Just recently, America elected its first black President in former Illinois Senator Barack Obama. Compared to most American Presidents who have occupied the Oval Office, Barack Obama rises to the Presidency as something of a real neophyte. Barely three years into his first term as a U.S. Senator, Barack Obama announces a run for the U.S. Presidency. His campaign upstages Democratic Party star NY Senator Hillary Rodham Clinton and then he trounces veteran Republican Senator John McCain of Arizona. Barack Obama ran the first winning presidential campaign that took full advantage of the Internet, and his support from the blogosphere and his use of mobile electronic communication brought him into contact with more youthful voters than ever before.
I saw Democratic National Committee Chairman Howard Dean speak at the 92 Y in New York City’s Upper East Side less than two weeks ago, and he commented about how the election of Barack Obama represented a generational sea change within the American political electorate. Voters 35 years old and under had signaled their clear break from the divisive political contentiousness that both defined the formative college years of the baby boomers and led to the divestment of Generation Xers from American political life. Turnout among youth voters reached its second-highest level since 1972, the first time 18 year olds received the right to vote under the 26th Amendment to the U.S. Constitution. In the 1972 election, CIRCLE (a non-partisan research institute at Tufts University studying the youth vote and youth civic engagement) stated that 55.2% of American voters aged 18-30 participated in the election that resulted in Richard Nixon’s reelection to the U.S. Presidency. In 1992, the energetic campaign and charismatic personality of Democratic Arkansas Governor Bill Clinton inspired young people to head to the polls where 52% of them participated and helped swing the election towards Clinton. However, the election of Barack Obama featured youth turnout at an even higher rate than 1992; with over 53% of youth voters participating in this election—making it the second-largest youth voter turnout since 1972.
Yet, for all of the hoopla about Barack Obama, the first African-American man to win the the U.S. Presidency, the country faces an unprecedented crisis. On the surface, surprisingly youth voter turnout was not higher than it was in 1972. However, the eight years of corruption, scandal, foible, incompetent policies, and outright mendacity that defined the Bush-Cheney years had finally resulted in economic collapse on the eve of the 2008 general election.
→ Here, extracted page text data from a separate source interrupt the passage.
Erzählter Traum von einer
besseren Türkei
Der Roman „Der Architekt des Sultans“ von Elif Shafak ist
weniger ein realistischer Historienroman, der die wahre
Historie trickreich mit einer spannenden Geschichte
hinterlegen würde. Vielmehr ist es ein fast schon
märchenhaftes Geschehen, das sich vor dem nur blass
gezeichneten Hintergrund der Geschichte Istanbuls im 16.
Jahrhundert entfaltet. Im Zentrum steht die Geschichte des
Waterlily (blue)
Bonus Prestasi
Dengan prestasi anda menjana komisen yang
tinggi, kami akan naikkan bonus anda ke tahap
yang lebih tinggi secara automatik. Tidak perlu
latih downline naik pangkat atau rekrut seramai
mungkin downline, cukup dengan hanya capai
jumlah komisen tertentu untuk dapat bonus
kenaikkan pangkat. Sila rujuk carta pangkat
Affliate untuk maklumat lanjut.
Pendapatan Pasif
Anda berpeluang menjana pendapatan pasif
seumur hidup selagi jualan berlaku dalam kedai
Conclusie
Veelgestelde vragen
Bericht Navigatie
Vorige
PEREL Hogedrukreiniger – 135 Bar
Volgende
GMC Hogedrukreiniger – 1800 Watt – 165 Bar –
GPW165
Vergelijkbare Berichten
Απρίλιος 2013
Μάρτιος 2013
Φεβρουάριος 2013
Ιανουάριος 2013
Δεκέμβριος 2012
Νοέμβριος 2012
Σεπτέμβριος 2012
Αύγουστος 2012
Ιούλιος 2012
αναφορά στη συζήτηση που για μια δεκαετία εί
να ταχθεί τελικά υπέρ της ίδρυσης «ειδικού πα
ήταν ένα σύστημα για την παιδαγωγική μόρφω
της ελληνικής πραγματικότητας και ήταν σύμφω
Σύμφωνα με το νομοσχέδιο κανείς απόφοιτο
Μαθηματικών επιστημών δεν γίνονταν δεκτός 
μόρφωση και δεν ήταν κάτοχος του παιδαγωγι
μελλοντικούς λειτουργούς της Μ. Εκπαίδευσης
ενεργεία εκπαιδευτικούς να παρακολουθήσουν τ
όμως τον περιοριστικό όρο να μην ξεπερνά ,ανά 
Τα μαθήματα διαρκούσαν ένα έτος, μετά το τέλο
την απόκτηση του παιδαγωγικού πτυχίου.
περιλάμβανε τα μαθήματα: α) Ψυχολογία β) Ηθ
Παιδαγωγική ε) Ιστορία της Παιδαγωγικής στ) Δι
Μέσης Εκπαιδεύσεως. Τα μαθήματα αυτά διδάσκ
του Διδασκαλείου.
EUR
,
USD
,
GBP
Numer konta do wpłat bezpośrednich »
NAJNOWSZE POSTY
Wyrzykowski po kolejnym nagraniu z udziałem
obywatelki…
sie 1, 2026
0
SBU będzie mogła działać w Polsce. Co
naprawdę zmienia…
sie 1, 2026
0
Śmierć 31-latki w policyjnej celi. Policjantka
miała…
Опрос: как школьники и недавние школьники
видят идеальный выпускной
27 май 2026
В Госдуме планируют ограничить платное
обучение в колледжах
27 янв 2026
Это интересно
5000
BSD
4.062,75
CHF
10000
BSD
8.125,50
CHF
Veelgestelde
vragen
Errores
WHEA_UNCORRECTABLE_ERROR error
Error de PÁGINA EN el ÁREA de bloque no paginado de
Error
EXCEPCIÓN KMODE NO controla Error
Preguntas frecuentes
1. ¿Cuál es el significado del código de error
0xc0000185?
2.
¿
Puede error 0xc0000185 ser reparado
Although many heeded Barack Obama’s clarion call to vote for change and cast their ballot for him on the historic day of November 4 and the 2008 election witnessed historic levels of voter participation no matter how you analyze the data, I think the continuing problems with American society and its political self-identity will continue. In many ways, we are living, as Newsweek journalist Fareed Zakaria states in the title of his recent book, in “A Post-American World.” The U.S. will likely remain the world’s global military superpower for perhaps a generation, but the two disastrous wars in which the United States finds itself embroiled in Afghanistan and Iraq have seriously sapped the manpower strength of the U.S. armed forces and stretched its many other security commitments nearly to the breaking point. Economically, the leadership of the U.S. over the world’s financial system is all but over after the 2008 credit crisis and Wall Street financial meltdown. Even with Keynesian New Deal policies carefully planned to reinvigorate both Main Street and Wall Street through investing in workers and infrastructure, the indebtedness of the U.S. government and the intransigence of both public opinion and the academy to embracing new economic philosophies make a quick recovery appear quite doubtful. Culturally, doubts about American ways of life are slowly increasing. The world’s educated people are increasingly finding themselves attracted to cosmopolitan social identities that transcend the boundaries of the nation-state. Americans not so globally aware are left increasingly bereft of new sources for their identity. Cultural and ethnic heterogeneity are also continually uncomfortable realities for older Baby Boomers and Americans born during the Great Depression and World War II, as they recognize the unspoken and disturbing inkling inside of them that America has entered a period of overall decline.
Barack Obama will have his hands full with both Wall Street and the Detroit automakers, especially G.M., going up in flames. Barack Obama will be expected to show leadership and deliver on his promises for change, however nebulous that concept may appear to be given the hypnotic utterance and re-utterance of that term throughout the course of the campaign. Clearly, a younger generation is becoming active in the political, cultural, and economic activities of America. There is a palatable hunger for a politics worthy of sustained commitment. There is a desperate need to feel connected to fellow and a desperate need to feel a part of some greater entity that provides authentic satisfaction.
But, all of these longings are vague and they are mediated through the mass political infrastructure of the Information Age. Can the Information Age mediate the desires of today’s young people? How do they come to participate in the phenomenon of democracy in a post-American world where the economy will be unlikely to deliver the middle-class visions so many had thought would be their right-of-passage into the mainstream of American culture? How will older Americans respond to decaying economic conditions that will greatly reduce the ease with which Americans enter retirement? Many who have accepted the norms and dictates of the American economic system will find themselves woefully unprepared for the dark and perilous future that awaits them going forward.